(EXERCISE TEXT)
The Day Before Rain

Sunny Gazanias, above
I shut the irrigation off around December 6th.  December was cold as Southern California winters go, we got a couple showery December days, and the generous 3.3" of rain which fell the first week of January carried the garden all the way to today.  Enough rain water in tubs, barrels, etc., collected from that generous storm to douse new plantings and the most arid spots in the garden all of January, but the garden got quite dry again this past few days.  All rain tubs and barrels are empty again.  
The early January rain stimulated Aloe blooms.  Aloe marlothii continues to develop.  I think it might have two candelabras, not just one.  That would be a first. 

At long last, rain is confidently predicted for tomorrow.  Beloved kindly agreed to move the little Magnolia stellata, and move or remove Rosa 'Jude the Obscure', depending upon the state of Jude's root system.  The day before a rain is the best time to transplant here.
Last year I moved the giant white squill, Drimia maritima.  It didn't rain, and I thought I'd killed the bulbs.  All three survived, thank goodness!  Here's two of them:
Magnolia is now where the splendor of its starry flowers will be easily enjoyed from the dining room window, should it survive its transplant.  
 Can't see it?  It's in the red circle. 
You may have noticed by the photos that it started to drizzle as we worked.  Rain is not predicted until tomorrow, but it started early.  This is a good sign. 

Above, Agave salmiana 'Medio Picta' got the Magnolia's old place. Jude sits exposed, to the left of the Agave. 

'Jude' came out--it can sit in the rain tomorrow until I examine the roots further and consider whether or not it should be moved or discarded.  It's 15 years old.  The root system was big.  Jude had grown some of his own roots, but there were also some Dr Huey rootstock roots thick as wrists.  The new Maireana sedifolia gets 'Jude's spot.  
Gratuitous Maireana sedifolia photo:

I also planted a few Gazanias, realizing afterwards that rabbits love eating them to the ground.  I'll have to count on the local coyotes for control.

(DATA RECORDS)
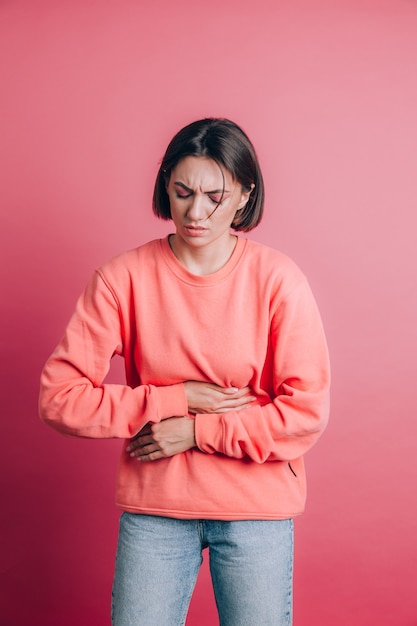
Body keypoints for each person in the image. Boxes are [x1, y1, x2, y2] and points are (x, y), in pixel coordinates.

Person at [39, 117, 330, 626]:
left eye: (215, 196)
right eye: (182, 192)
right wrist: (178, 398)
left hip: (254, 511)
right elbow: (60, 399)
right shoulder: (120, 279)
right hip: (156, 510)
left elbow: (303, 414)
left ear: (244, 195)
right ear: (166, 186)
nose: (196, 212)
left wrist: (194, 431)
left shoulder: (278, 280)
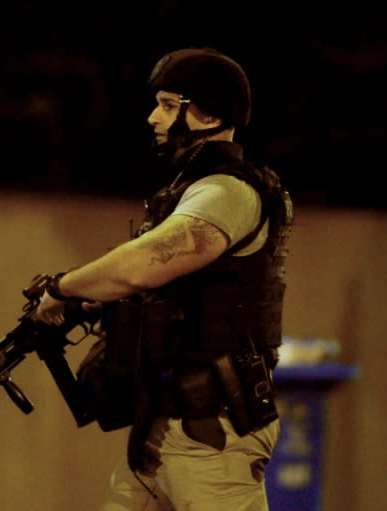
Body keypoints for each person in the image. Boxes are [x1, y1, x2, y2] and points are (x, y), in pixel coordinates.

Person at [35, 47, 293, 511]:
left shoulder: (226, 192)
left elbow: (143, 263)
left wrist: (63, 287)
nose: (154, 116)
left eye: (171, 105)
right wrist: (100, 307)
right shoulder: (190, 190)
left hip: (211, 438)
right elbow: (169, 294)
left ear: (210, 114)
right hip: (159, 430)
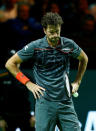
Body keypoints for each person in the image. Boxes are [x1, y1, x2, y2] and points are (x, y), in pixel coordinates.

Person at [5, 12, 88, 131]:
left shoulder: (69, 44)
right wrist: (28, 83)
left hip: (65, 102)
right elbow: (10, 64)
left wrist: (77, 82)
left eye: (57, 31)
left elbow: (84, 58)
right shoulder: (35, 46)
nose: (55, 35)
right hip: (45, 103)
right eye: (51, 32)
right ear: (44, 30)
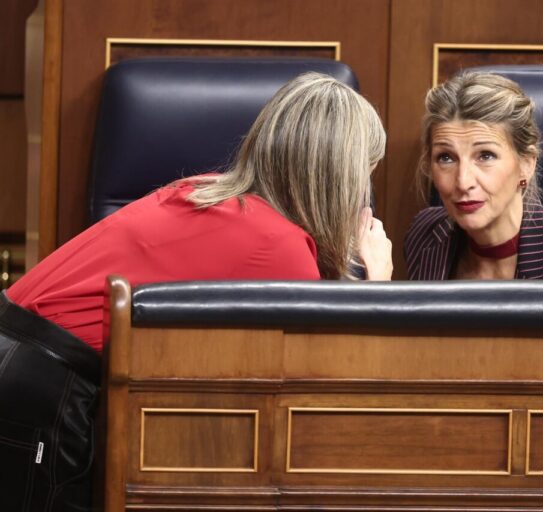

(STUDY QUESTIONS)
**1.** Could you set down, word for word, the part of the garden text above between "Last year I" and "a good sign.", inclusive?
**2.** Can you take the garden text about transplanting before rain further, picking up after its final sentence?

(EXERCISE RESULTS)
**1.**
Last year I moved the giant white squill, Drimia maritima.  It didn't rain, and I thought I'd killed the bulbs.  All three survived, thank goodness!  Here's two of them:
Magnolia is now where the splendor of its starry flowers will be easily enjoyed from the dining room window, should it survive its transplant.  
 Can't see it?  It's in the red circle. 
You may have noticed by the photos that it started to drizzle as we worked.  Rain is not predicted until tomorrow, but it started early.  This is a good sign.

**2.**
Beloved also kindly removed Rosa 'Just Joey', a beautiful rose, but never a healthy plant--it was extensively root-galled, so that was that.  Also a 'Lady Emma Hamilton'--beautiful flower, good vigorously growing rose, terrible foliage.  Horrific foliage.  Another 'Lady Emma' remains, for now--one rose with egregious foliage is enough.  

Roses removed, need something new here.  Have always wanted a fountain here...
Also the sweet peas are emerging, planted late, but better than not planted at all.  The onion seedings are also in.  
Another Monarch caterpillar.  This one looks ready to cocoon.  The Asclepias plant is a mess;  I'm waiting for the caterpillar to finish so I can remove the plant.  New seedlings are already emerging.
 The puppies were alarmed and dismayed by the drizzle.  They are anti-water dogs.  Natasha won't even venture out onto wet concrete.  
No!  My feet might get clean!  Not that!
"Let us back inside!  Please!  Now!"
You got it, pups.  Much accomplished with Beloved's kind help, we--the plants and I--earnestly hope for rain tomorrow.  The pups would gladly do without it, and Beloved is okay either way.  
Fill 'er up!





Comments

  1. You've got drizzle already? Hope it doesn't fizzle.
    Milkweed has its own species of aphid. Plant it and they will come.
    How about a bird bath fountain? I see windows behind it. Could you sit there behind it? Best entertainment around.
    I remain still skeptical around the rain forecast; the radar shows NOTHING. But 'twas a great comfortable day to finish off all those chores before it might.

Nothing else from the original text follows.